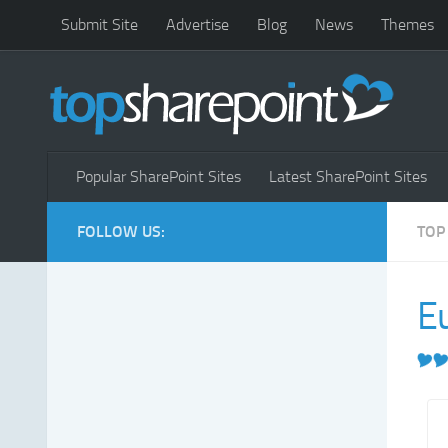
Submit Site
Advertise
Blog
News
Themes
Popular SharePoint Sites
Latest SharePoint Sites
FOLLOW US:
TOP
E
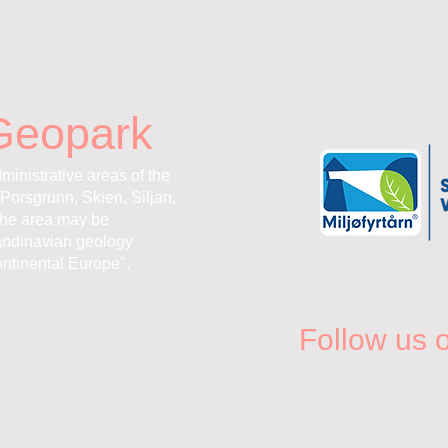
Geopark
ministrative areas of the
Porsgrunn, Skien, Siljan,
the area may be
andinavian geology
ntinental Europe".
Follow us 
l Geopark
FACEBOOK
INSTAGRAM
YOUTUBE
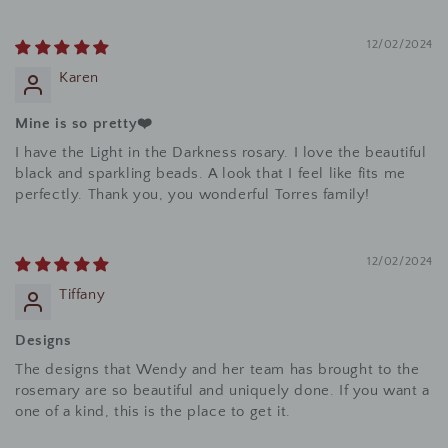
12/02/2024
Karen
Mine is so pretty❤️
I have the Light in the Darkness rosary. I love the beautiful
black and sparkling beads. A look that I feel like fits me
perfectly. Thank you, you wonderful Torres family!
12/02/2024
Tiffany
Designs
The designs that Wendy and her team has brought to the
rosemary are so beautiful and uniquely done. If you want a
one of a kind, this is the place to get it.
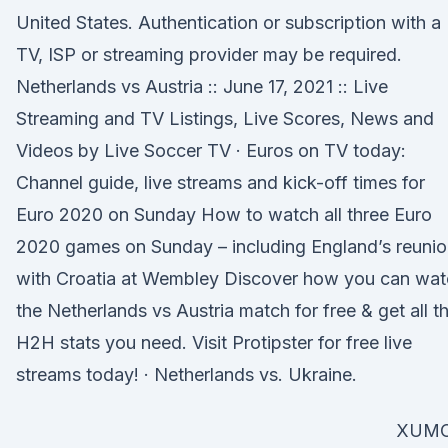
United States. Authentication or subscription with a
TV, ISP or streaming provider may be required.
Netherlands vs Austria :: June 17, 2021 :: Live
Streaming and TV Listings, Live Scores, News and
Videos by Live Soccer TV · Euros on TV today:
Channel guide, live streams and kick-off times for
Euro 2020 on Sunday How to watch all three Euro
2020 games on Sunday – including England’s reuni
with Croatia at Wembley Discover how you can wat
the Netherlands vs Austria match for free & get all t
H2H stats you need. Visit Protipster for free live
streams today! · Netherlands vs. Ukraine.
XUM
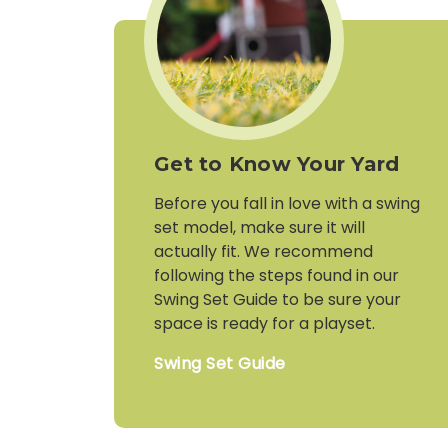
Get to Know Your Yard
Before you fall in love with a swing
set model, make sure it will
actually fit. We recommend
following the steps found in our
Swing Set Guide to be sure your
space is ready for a playset.
Swing Set Guide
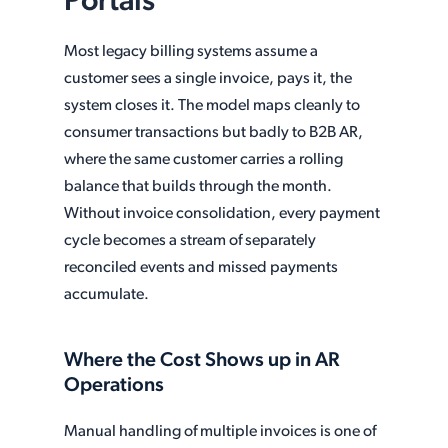
Portals
Most legacy billing systems assume a
customer sees a single invoice, pays it, the
system closes it. The model maps cleanly to
consumer transactions but badly to B2B AR,
where the same customer carries a rolling
balance that builds through the month.
Without invoice consolidation, every payment
cycle becomes a stream of separately
reconciled events and missed payments
accumulate.
Where the Cost Shows up in AR
Operations
Manual handling of multiple invoices is one of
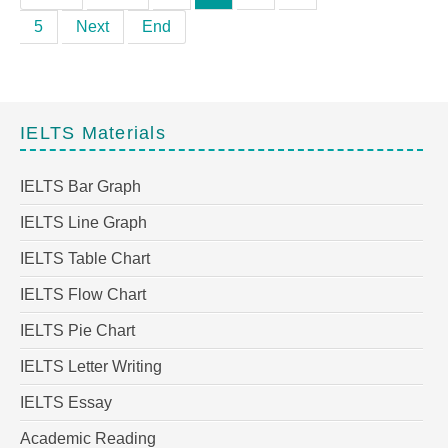
5
Next
End
IELTS Materials
IELTS Bar Graph
IELTS Line Graph
IELTS Table Chart
IELTS Flow Chart
IELTS Pie Chart
IELTS Letter Writing
IELTS Essay
Academic Reading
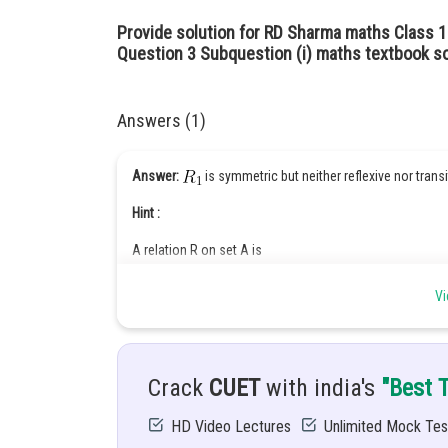
Provide solution for RD Sharma maths Class 1
Question 3 Subquestion (i) maths textbook so
Answers (1)
Answer:
is symmetric but neither reflexive nor transi
Hint :
A relation R on set A is
Reflexive relation:
Vi
If
for every
Symmetric relation:
Crack
CUET
with india's
"Best 
If
is true then
is also true for every
HD Video Lectures
Unlimited Mock Tes
Transitive relation:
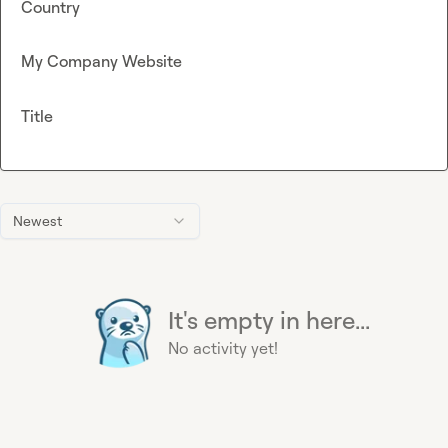
Country
My Company Website
Title
Newest
It's empty in here...
No activity yet!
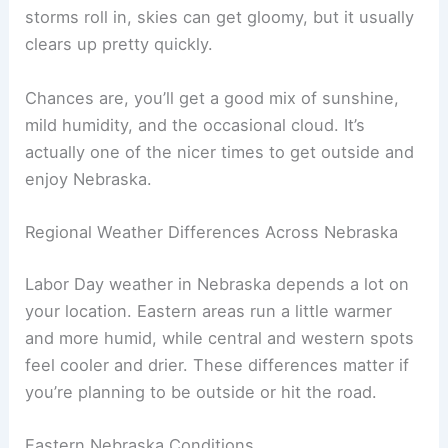
August. Cooler nights help take the edge off, too.
Clouds come and go. Most Labor Days bring
some sun, maybe a few scattered clouds. When
storms roll in, skies can get gloomy, but it usually
clears up pretty quickly.
Chances are, you’ll get a good mix of sunshine,
mild humidity, and the occasional cloud. It’s
actually one of the nicer times to get outside and
enjoy Nebraska.
RELATED
Average Weather Around Halloween in
Nebraska: What to Expect
Regional Weather Differences Across Nebraska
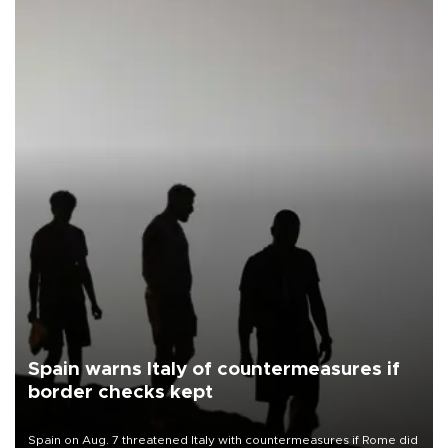
Spain warns Italy of countermeasures if
border checks kept
Spain on Aug. 7 threatened Italy with countermeasures if Rome did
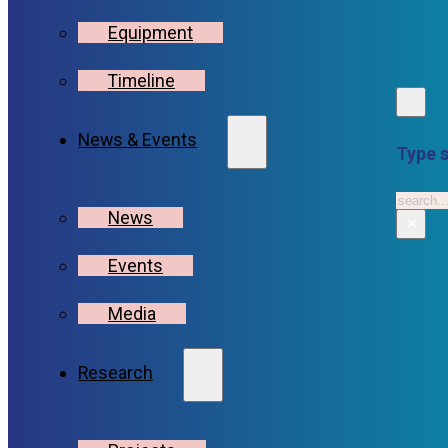
Equipment
Timeline
News & Events
Type s
Searc
News
×
Events
Media
Research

-- EXERCISE BRIEF --
Write out the listing exactly, from the line containing "Get to Know Your Yard" down through its final line, and leave out the pictures.

-- WRITTEN SOLUTION --
Get to Know Your Yard
Before you fall in love with a swing
set model, make sure it will
actually fit. We recommend
following the steps found in our
Swing Set Guide to be sure your
space is ready for a playset.
Swing Set Guide
Portals
Most legacy billing systems assume a
customer sees a single invoice, pays it, the
system closes it. The model maps cleanly to
consumer transactions but badly to B2B AR,
where the same customer carries a rolling
balance that builds through the month.
Without invoice consolidation, every payment
cycle becomes a stream of separately
reconciled events and missed payments
accumulate.
Where the Cost Shows up in AR
Operations
Manual handling of multiple invoices is one of
5
Next
End
IELTS Materials
IELTS Bar Graph
IELTS Line Graph
IELTS Table Chart
IELTS Flow Chart
IELTS Pie Chart
IELTS Letter Writing
IELTS Essay
Academic Reading
Provide solution for RD Sharma maths Class 1
Question 3 Subquestion (i) maths textbook so
Answers (1)
Answer:
is symmetric but neither reflexive nor transi
Hint :
A relation R on set A is
Reflexive relation:
Vi
If
for every
Symmetric relation:
Crack
CUET
with india's
"Best 
If
is true then
is also true for every
HD Video Lectures
Unlimited Mock Tes
Transitive relation:
Country
My Company Website
Title
Newest
It's empty in here...
No activity yet!
August. Cooler nights help take the edge off, too.
Clouds come and go. Most Labor Days bring
some sun, maybe a few scattered clouds. When
storms roll in, skies can get gloomy, but it usually
clears up pretty quickly.
Chances are, you’ll get a good mix of sunshine,
mild humidity, and the occasional cloud. It’s
actually one of the nicer times to get outside and
enjoy Nebraska.
RELATED
Average Weather Around Halloween in
Nebraska: What to Expect
Regional Weather Differences Across Nebraska
Spain warns Italy of countermeasures if
border checks kept
Spain on Aug. 7 threatened Italy with countermeasures if Rome did
Equipment
Timeline
News & Events
Type s
Searc
News
×
Events
Media
Research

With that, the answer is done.